Q Secretary Rumsfeld, this operation that's going on in western Iraq is the latest in a series aimed at stopping the infiltration of foreign fighters into Iraq and denying sanctuary to insurgents in that area of the country. Do you -- can you say whether you believe this operation is going to produce some significant progress in that area? And will it be, in your view, more successful than the previous operations that have had a similar objective?
SEC. RUMSFELD: Well, I guess --
Q In other words, it would mean real progress.
SEC. RUMSFELD: Yeah, I don't need to guess. We'll soon see. We'll know. We know that a number of people are being captured and killed. We know that caches are being found. We know that there are locals in that portion of Iraq that are cooperating extensively with our people. We know that the U.S. and coalition and Iraqi security forces are proceeding in a systematic and orderly way. And I think it would be a reach to suggest that it could be anything other then unhelpful to the insurgency and to the cross-border traffic in that part of the country.
Q But if --
SEC. RUMSFELD: One question, I think.
Q Well, I don't think you quite got to main --
SEC. RUMSFELD: Jim? I thought I did well.
Q -- because -- the question I'm asking is -- that's true. What you've said is true about all of the previous operations as well. People are rolled up --
SEC. RUMSFELD: And I said -- I answered your question right off the bat. I said, we'll see. I can't guess. Why should I guess? I don't need to guess. We'll know.
Q The force rotations that are going to be announced, do they actually anticipate a reduction in U.S. forces --
SEC. RUMSFELD: Why don't you wait until they're announced? It's today.
Q Well, I -- you're the boss here, so I'm sure you know.
SEC. RUMSFELD: No, I'm not. I just preside over a large difficult institution. We're going to move towards the closure here in a second.
Q Mr. Minister, the top British general down in Basra last week said that he was concerned and had solid evidence that Iran was moving technology and materials over into Iraq. Can you elaborate on that and your concerns, especially in southern Iraq, with these explosives coming across the border?
SEC. REID: Do you mean General Dutton?
Q Dutton. Yeah.
SEC. REID: Yeah. Yeah, well, for obvious reasons I don't want to go into the technicalities of it, but it is our belief that the nature of the devices being used against British troops and possibly elsewhere in Iraq in recent months bear the hallmark of groups like Hezbollah and may well be connected with elements within Iran. We don't have the evidence that says this is being backed by the Iranian government, but it is nevertheless worrying, and we've made representations to the Iran, because it would obviously not be right for a country to be publicly supporting democratic self-determination in Iraq at the same time as it was allowing or in any way encouraging the use of terrorism or violence.

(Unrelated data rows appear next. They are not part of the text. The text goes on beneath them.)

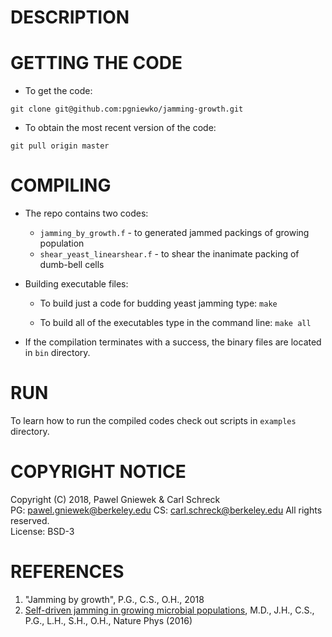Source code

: DESCRIPTION
==================================================


GETTING THE CODE
==================================================
* To get the code:
```
git clone git@github.com:pgniewko/jamming-growth.git
```

* To obtain the most recent version of the code:
```
git pull origin master
```

COMPILING 
==================================================
* The repo contains two codes:
    + `jamming_by_growth.f` - to generated jammed packings of growing population
    + `shear_yeast_linearshear.f` - to shear the inanimate packing of dumb-bell cells

* Building executable files:
    + To build just a code for budding yeast jamming type:
        `make `       

    + To build all of the executables type in the command line:
        `make all`

* If the compilation terminates with a success, the binary files are located in `bin` directory.   

RUN 
==================================================
To learn how to run the compiled codes check out scripts in `examples` directory.


COPYRIGHT NOTICE
================
Copyright (C) 2018,  Pawel Gniewek & Carl Schreck    
PG: pawel.gniewek@berkeley.edu
CS: carl.schreck@berkeley.edu 
All rights reserved.   
License: BSD-3  

REFERENCES
===============
1. "Jamming by growth", P.G., C.S., O.H., 2018
2. [Self-driven jamming in growing microbial populations](https://www.nature.com/articles/nphys3741), M.D., J.H., C.S., P.G., L.H., S.H., O.H., Nature Phys (2016)
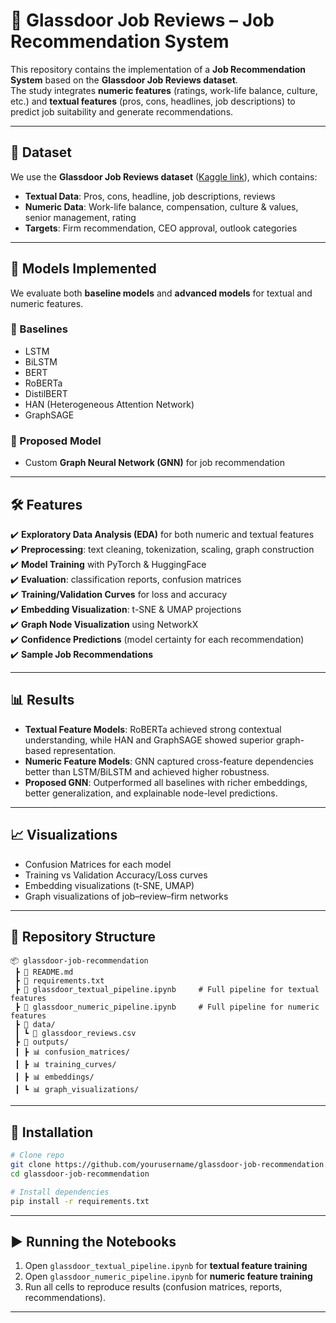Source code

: 
# 📘 Glassdoor Job Reviews – Job Recommendation System  

This repository contains the implementation of a **Job Recommendation System** based on the **Glassdoor Job Reviews dataset**.  
The study integrates **numeric features** (ratings, work-life balance, culture, etc.) and **textual features** (pros, cons, headlines, job descriptions) to predict job suitability and generate recommendations.  

---

## 📂 Dataset  

We use the **Glassdoor Job Reviews dataset** ([Kaggle link](https://www.kaggle.com/datasets/davidgauthier/glassdoor-job-reviews-2)), which contains:  
- **Textual Data**: Pros, cons, headline, job descriptions, reviews  
- **Numeric Data**: Work-life balance, compensation, culture & values, senior management, rating  
- **Targets**: Firm recommendation, CEO approval, outlook categories  

---

## 🚀 Models Implemented  

We evaluate both **baseline models** and **advanced models** for textual and numeric features.  

### 🔹 Baselines  
- LSTM  
- BiLSTM  
- BERT  
- RoBERTa  
- DistilBERT  
- HAN (Heterogeneous Attention Network)  
- GraphSAGE  

### 🔹 Proposed Model  
- Custom **Graph Neural Network (GNN)** for job recommendation  

---

## 🛠️ Features  

✔️ **Exploratory Data Analysis (EDA)** for both numeric and textual features  
✔️ **Preprocessing**: text cleaning, tokenization, scaling, graph construction  
✔️ **Model Training** with PyTorch & HuggingFace  
✔️ **Evaluation**: classification reports, confusion matrices  
✔️ **Training/Validation Curves** for loss and accuracy  
✔️ **Embedding Visualization**: t-SNE & UMAP projections  
✔️ **Graph Node Visualization** using NetworkX  
✔️ **Confidence Predictions** (model certainty for each recommendation)  
✔️ **Sample Job Recommendations**  

---

## 📊 Results  

- **Textual Feature Models**: RoBERTa achieved strong contextual understanding, while HAN and GraphSAGE showed superior graph-based representation.  
- **Numeric Feature Models**: GNN captured cross-feature dependencies better than LSTM/BiLSTM and achieved higher robustness.  
- **Proposed GNN**: Outperformed all baselines with richer embeddings, better generalization, and explainable node-level predictions.  

---

## 📈 Visualizations  

- Confusion Matrices for each model  
- Training vs Validation Accuracy/Loss curves  
- Embedding visualizations (t-SNE, UMAP)  
- Graph visualizations of job–review–firm networks  

---

## 📂 Repository Structure  

```
📦 glassdoor-job-recommendation
 ┣ 📜 README.md
 ┣ 📜 requirements.txt
 ┣ 📜 glassdoor_textual_pipeline.ipynb     # Full pipeline for textual features
 ┣ 📜 glassdoor_numeric_pipeline.ipynb     # Full pipeline for numeric features
 ┣ 📂 data/
 ┃ ┗ 📜 glassdoor_reviews.csv
 ┣ 📂 outputs/
 ┃ ┣ 📊 confusion_matrices/
 ┃ ┣ 📊 training_curves/
 ┃ ┣ 📊 embeddings/
 ┃ ┗ 📊 graph_visualizations/
```

---

## 🔧 Installation  

```bash
# Clone repo
git clone https://github.com/yourusername/glassdoor-job-recommendation.git
cd glassdoor-job-recommendation

# Install dependencies
pip install -r requirements.txt
```

---

## ▶️ Running the Notebooks  

1. Open `glassdoor_textual_pipeline.ipynb` for **textual feature training**  
2. Open `glassdoor_numeric_pipeline.ipynb` for **numeric feature training**  
3. Run all cells to reproduce results (confusion matrices, reports, recommendations).  

---
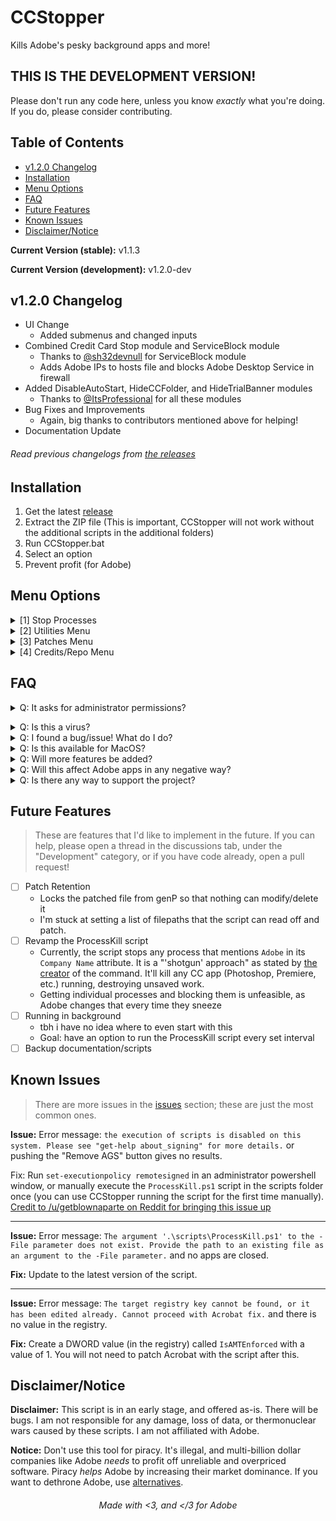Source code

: # CCStopper <!-- omit in toc --> 

Kills Adobe's pesky background apps and more!

## THIS IS THE DEVELOPMENT VERSION! <!-- omit in toc -->

Please don't run any code here, unless you know *exactly* what you're doing. If you do, please consider contributing.

## Table of Contents <!-- omit in toc -->
- [v1.2.0 Changelog](#v120-changelog)
- [Installation](#installation)
- [Menu Options](#menu-options)
- [FAQ](#faq)
- [Future Features](#future-features)
- [Known Issues](#known-issues)
- [Disclaimer/Notice](#disclaimernotice)

**Current Version (stable):** v1.1.3

**Current Version (development):** v1.2.0-dev

## v1.2.0 Changelog

- UI Change
  - Added submenus and changed inputs
- Combined Credit Card Stop module and ServiceBlock module
  - Thanks to [@sh32devnull](https://github.com/sh32devnull) for ServiceBlock module
  - Adds Adobe IPs to hosts file and blocks Adobe Desktop Service in firewall
- Added DisableAutoStart, HideCCFolder, and HideTrialBanner modules
  - Thanks to [@ItsProfessional](https://github.com/ItsProfessional) for all these modules
- Bug Fixes and Improvements
  - Again, big thanks to contributors mentioned above for helping!
- Documentation Update
###### Read previous changelogs from [the releases](https://github.com/eaaasun/CCStopper/releases) <!-- omit in toc -->


## Installation

1. Get the latest [release](https://github.com/eaaasun/CCStopper/releases/latest)
2. Extract the ZIP file (This is important, CCStopper will not work without the additional scripts in the additional folders)
3. Run CCStopper.bat
4. Select an option
5. Prevent profit (for Adobe)

## Menu Options

<details>
<summary>[1] Stop Processes</summary>
&nbsp;&nbsp;&nbsp;&nbsp;Does what it says, all Adobe processes will be stopped.
</details>
<details>
<summary>[2] Utilities Menu</summary>

- [1] Disable Autostart - Prevents Adobe services/processes from starting automatically.
- [2] Hide CC Folder - Hides Creative Cloud folder in Windows Explorer.

</details>

<details>
<summary>[3] Patches Menu</summary>

- [1] Genuine Checker - Deletes and locks the Genuine Checker folder.
- [2] Service Block - Blocks Adobe servers and the credit card prompt from accessing the internet.
- [3] Trial Banner - Removes the trial banner found in apps.
- [4] Acrobat - Edits registry to patch Acrobat. NOTE: please stop Adobe Processes, patch genuine checker, and patch Acrobat with genP before running this patch.
</details>

<details>
<summary>[4] Credits/Repo Menu</summary>

- [1] Github Repo
</details>

## FAQ
<details>
<summary>Q: It asks for administrator permissions?</summary>

A: This script needs those permissions to modify files and settings. The full source code of this script is available in this repository for auditing.</details>

<details>
<summary>Q: Is this a virus?</summary>

A: Windows might say that it is a virus, but that is a false positive. As stated above, the full source code for this script is available for auditing.
</details>

<details>
<summary>Q: I found a bug/issue! What do I do?</summary>

A: Update to the latest version. If the issue persists, check the open issues and [the known issues](https://github.com/eaaasun/CCStopper/blob/main/README.md#known-issues) for any issues that I am aware of. If it's not there, open up an issue describing your problem and how to reproduce it. I'll work on it as soon as I can.

</details>

<details>
<summary>Q: Is this available for MacOS?</summary>

A: It is not currently available for MacOS, and I don't intend on porting it to MacOS. Community ports are welcome, but please credit accordingly.
</details>

<details>
<summary>Q: Will more features be added?</summary>

A: Yes! They are all in the Future Features section below. Any help with the future features is greatly appreciated!
</details>

<details>
<summary>Q: Will this affect Adobe apps in any negative way?</summary>

A: No, it won't. If you do have Adobe apps (Photoshop, After Effects, etc.) open, it will close them if you decide to end Adobe processes. Other than that, everything should work normally. Please open an issue if this is not the case.
</details>

<details>
<summary>Q: Is there any way to support the project?</summary>

A: Please donate your time! If you have batch scripting knowledge, please look through the Future Features section below and see what you can contribute. Financial donations are not accepted at the moment.
</details>

## Future Features
> These are features that I'd like to implement in the future. If you can help, please open a thread in the discussions tab, under the "Development" category, or if you have code already, open a pull request! 

- [ ] Patch Retention
  - Locks the patched file from genP so that nothing can modify/delete it
  - I'm stuck at setting a list of filepaths that the script can read off and patch.
- [ ] Revamp the ProcessKill script
  - Currently, the script stops any process that mentions `Adobe` in its `Company Name` attribute. It is a "'shotgun' approach" as stated by [the creator](https://gist.github.com/carcheky/530fd85ffff6719486038542a8b5b997#gistcomment-3586740) of the command. It'll kill any CC app (Photoshop, Premiere, etc.) running, destroying unsaved work.
  - Getting individual processes and blocking them is unfeasible, as Adobe changes that every time they sneeze
- [ ] Running in background
  - tbh i have no idea where to even start with this
  - Goal: have an option to run the ProcessKill script every set interval 
- [ ] Backup documentation/scripts
## Known Issues
> There are more issues in the [issues](https://github.com/eaaasun/CCStopper/issues) section; these are just the most common ones.

**Issue:** Error message: `the execution of scripts is disabled on this system. Please see "get-help about_signing" for more details.` or pushing the "Remove AGS" button gives no results.

Fix: Run `set-executionpolicy remotesigned` in an administrator powershell window, or manually execute the `ProcessKill.ps1` script in the scripts folder once (you can use CCStopper running the script for the first time manually). [Credit to /u/getblownaparte on Reddit for bringing this issue up](https://www.reddit.com/r/GenP/comments/ndhm94/i_made_a_script_to_stop_all_adobe_background/gyb0twq?utm_source=share&utm_medium=web2x&context=3)

---

**Issue:** Error message: `The argument '.\scripts\ProcessKill.ps1' to the -File parameter does not exist. Provide the path to an existing file as an argument to the -File parameter.` and no apps are closed.

**Fix:** Update to the latest version of the script.

---

**Issue:** Error message: `The target registry key cannot be found, or it has been edited already. Cannot proceed with Acrobat fix.` and there is no value in the registry.

**Fix:** Create a DWORD value (in the registry) called `IsAMTEnforced` with a value of 1. You will not need to patch Acrobat with the script after this.

## Disclaimer/Notice

**Disclaimer:** This script is in an early stage, and offered as-is. There will be bugs. I am not responsible for any damage, loss of data, or thermonuclear wars caused by these scripts. I am not affiliated with Adobe.

**Notice:** Don't use this tool for piracy. It's illegal, and multi-billion dollar companies like Adobe _needs_ to profit off unreliable and overpriced software. Piracy _helps_ Adobe by increasing their market dominance. If you want to dethrone Adobe, use [alternatives](https://ass.easun.me).

<h6 align="center">Made with &lt;3, and &lt;/3 for Adobe</h6>
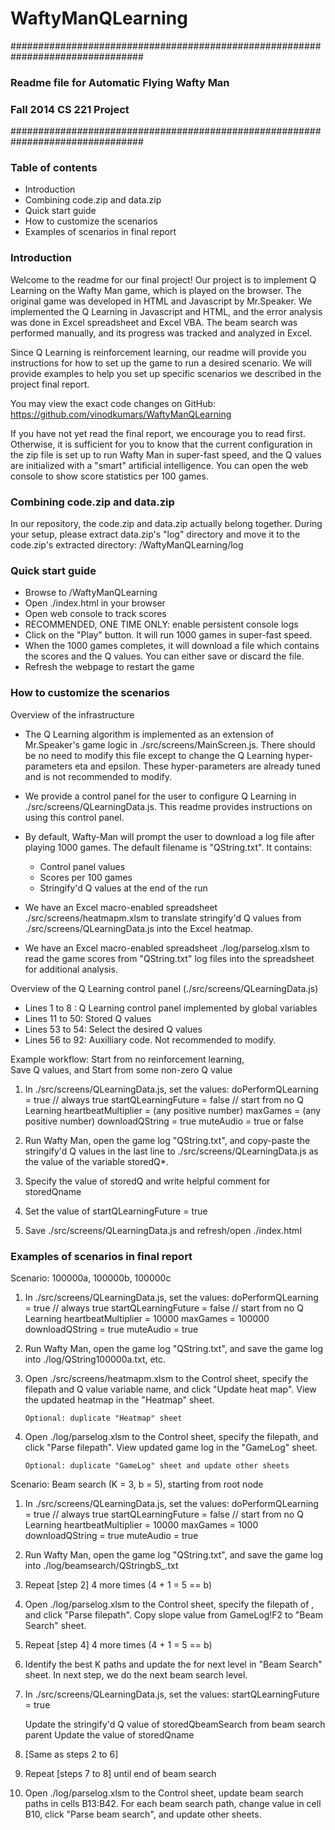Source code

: WaftyManQLearning
=================
################################################################################
### Readme file for Automatic Flying Wafty Man
### Fall 2014 CS 221 Project
################################################################################


### Table of contents
- Introduction
- Combining code.zip and data.zip
- Quick start guide
- How to customize the scenarios
- Examples of scenarios in final report


### Introduction

Welcome to the readme for our final project! Our project is to implement
Q Learning on the Wafty Man game, which is played on the browser. The original
game was developed in HTML and Javascript by Mr.Speaker. We implemented the 
Q Learning in Javascript and HTML, and the error analysis was done in Excel
spreadsheet and Excel VBA. The beam search was performed manually, and its 
progress was tracked and analyzed in Excel.

Since Q Learning is reinforcement learning, our readme will provide you
instructions for how to set up the game to run a desired scenario. We will
provide examples to help you set up specific scenarios we described in the 
project final report.

You may view the exact code changes on GitHub:
https://github.com/vinodkumars/WaftyManQLearning

If you have not yet read the final report, we encourage you to read first.
Otherwise, it is sufficient for you to know that the current configuration
in the zip file is set up to run Wafty Man in super-fast speed, and the 
Q values are initialized with a "smart" artificial intelligence. You can open
the web console to show score statistics per 100 games.


### Combining code.zip and data.zip
In our repository, the code.zip and data.zip actually belong together.
During your setup, please extract data.zip's "log" directory and move it to
the code.zip's extracted directory:
    /WaftyManQLearning/log


### Quick start guide
- Browse to /WaftyManQLearning
- Open ./index.html in your browser
- Open web console to track scores
- RECOMMENDED, ONE TIME ONLY: enable persistent console logs
- Click on the "Play" button. It will run 1000 games in super-fast speed.
- When the 1000 games completes, it will download a file which contains the
  scores and the Q values. You can either save or discard the file.
- Refresh the webpage to restart the game


### How to customize the scenarios

Overview of the infrastructure

- The Q Learning algorithm is implemented as an extension of Mr.Speaker's
  game logic in ./src/screens/MainScreen.js. There should be no need to modify
  this file except to change the Q Learning hyper-parameters eta and epsilon.
  These hyper-parameters are already tuned and is not recommended to modify.

- We provide a control panel for the user to configure Q Learning in
  ./src/screens/QLearningData.js. This readme provides instructions on using
  this control panel.
  
- By default, Wafty-Man will prompt the user to download a log file after 
  playing 1000 games. The default filename is "QString.txt". It contains:
    - Control panel values
    - Scores per 100 games
    - Stringify'd Q values at the end of the run
  
- We have an Excel macro-enabled spreadsheet ./src/screens/heatmapm.xlsm 
  to translate stringify'd Q values from ./src/screens/QLearningData.js
  into the Excel heatmap.

- We have an Excel macro-enabled spreadsheet ./log/parselog.xlsm
  to read the game scores from "QString.txt" log files into the spreadsheet
  for additional analysis.


Overview of the Q Learning control panel (./src/screens/QLearningData.js)

- Lines 1  to 8 : Q Learning control panel implemented by global variables
- Lines 11 to 50: Stored Q values
- Lines 53 to 54: Select the desired Q values
- Lines 56 to 92: Auxilliary code. Not recommended to modify.


Example workflow: Start from no reinforcement learning,  
                  Save Q values, and
                  Start from some non-zero Q value

1.  In ./src/screens/QLearningData.js, set the values:
        doPerformQLearning      = true    // always true
        startQLearningFuture    = false   // start from no Q Learning
        heartbeatMultiplier     = (any positive number)
        maxGames                = (any positive number)
        downloadQString         = true
        muteAudio               = true or false

2.  Run Wafty Man, open the game log "QString.txt", and copy-paste the 
    stringify'd Q values in the last line to ./src/screens/QLearningData.js
    as the value of the variable storedQ*.
    
3.  Specify the value of storedQ and write helpful comment for storedQname

4.  Set the value of startQLearningFuture = true

5.  Save ./src/screens/QLearningData.js and refresh/open ./index.html


### Examples of scenarios in final report

Scenario: 100000a, 100000b, 100000c

1.  In ./src/screens/QLearningData.js, set the values:
        doPerformQLearning      = true    // always true
        startQLearningFuture    = false   // start from no Q Learning
        heartbeatMultiplier     = 10000
        maxGames                = 100000
        downloadQString         = true
        muteAudio               = true

2.  Run Wafty Man, open the game log "QString.txt", and save the game log
    into ./log/QString100000a.txt, etc. 

3.  Open ./src/screens/heatmapm.xlsm to the Control sheet, specify the 
    filepath and Q value variable name, and click "Update heat map".
    View the updated heatmap in the "Heatmap" sheet.

        Optional: duplicate "Heatmap" sheet

4.  Open ./log/parselog.xlsm to the Control sheet, specify the filepath,
    and click "Parse filepath". View updated game log in the "GameLog" sheet.

        Optional: duplicate "GameLog" sheet and update other sheets

        
Scenario: Beam search (K = 3, b = 5), starting from root node

1.  In ./src/screens/QLearningData.js, set the values:
        doPerformQLearning      = true    // always true
        startQLearningFuture    = false   // start from no Q Learning
        heartbeatMultiplier     = 10000
        maxGames                = 1000
        downloadQString         = true
        muteAudio               = true

2.  Run Wafty Man, open the game log "QString.txt", and save the game log
    into ./log/beamsearch/QStringbS_<beam search path>.txt

3.  Repeat [step 2] 4 more times (4 + 1 = 5 == b)

4.  Open ./log/parselog.xlsm to the Control sheet, specify the filepath of
    <beam search path>, and click "Parse filepath". Copy slope value from
    GameLog!F2 to "Beam Search" sheet.
    
5.  Repeat [step 4] 4 more times (4 + 1 = 5 == b)

6.  Identify the best K paths and update the <beam search path> for next level
    in "Beam Search" sheet. In next step, we do the next beam search level.

7.  In ./src/screens/QLearningData.js, set the values:
        startQLearningFuture    = true
    
    Update the stringify'd Q value of storedQbeamSearch from beam search parent
    Update the value of storedQname
    
8.  [Same as steps 2 to 6]

9.  Repeat [steps 7 to 8] until end of beam search

10. Open ./log/parselog.xlsm to the Control sheet, update beam search paths in
    cells B13:B42. For each beam search path, change value in cell B10,
    click "Parse beam search", and update other sheets.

So it's as simple as that; we have put that. And putting it in a wider context, of course, if we have those worries -- along with the duplicity which Iran has been using in the development of its nuclear capability -- is witnessed not by me or Secretary Rumsfeld, but by the International Atomic Energy Authority, and then the sort of statements that we've seen from the Iranian president about wiping off the face of the map another member state of the United Nations, then all of these items come together and they are worrying.
So we will take the necessary steps to protect our troops. And we hope that anyone on the borders of Iraq -- whether it's Syria, Iran or anyone else -- will desist and make sure that no one is supporting terrorism inside Iraq, or indeed, elsewhere.
SEC. RUMSFELD: Thank you, folks.
SEC. REID: Thank you.
Q Mr. Minister, did you talk at all about export controls and technology transfer? Are you satisfied with the way things are going?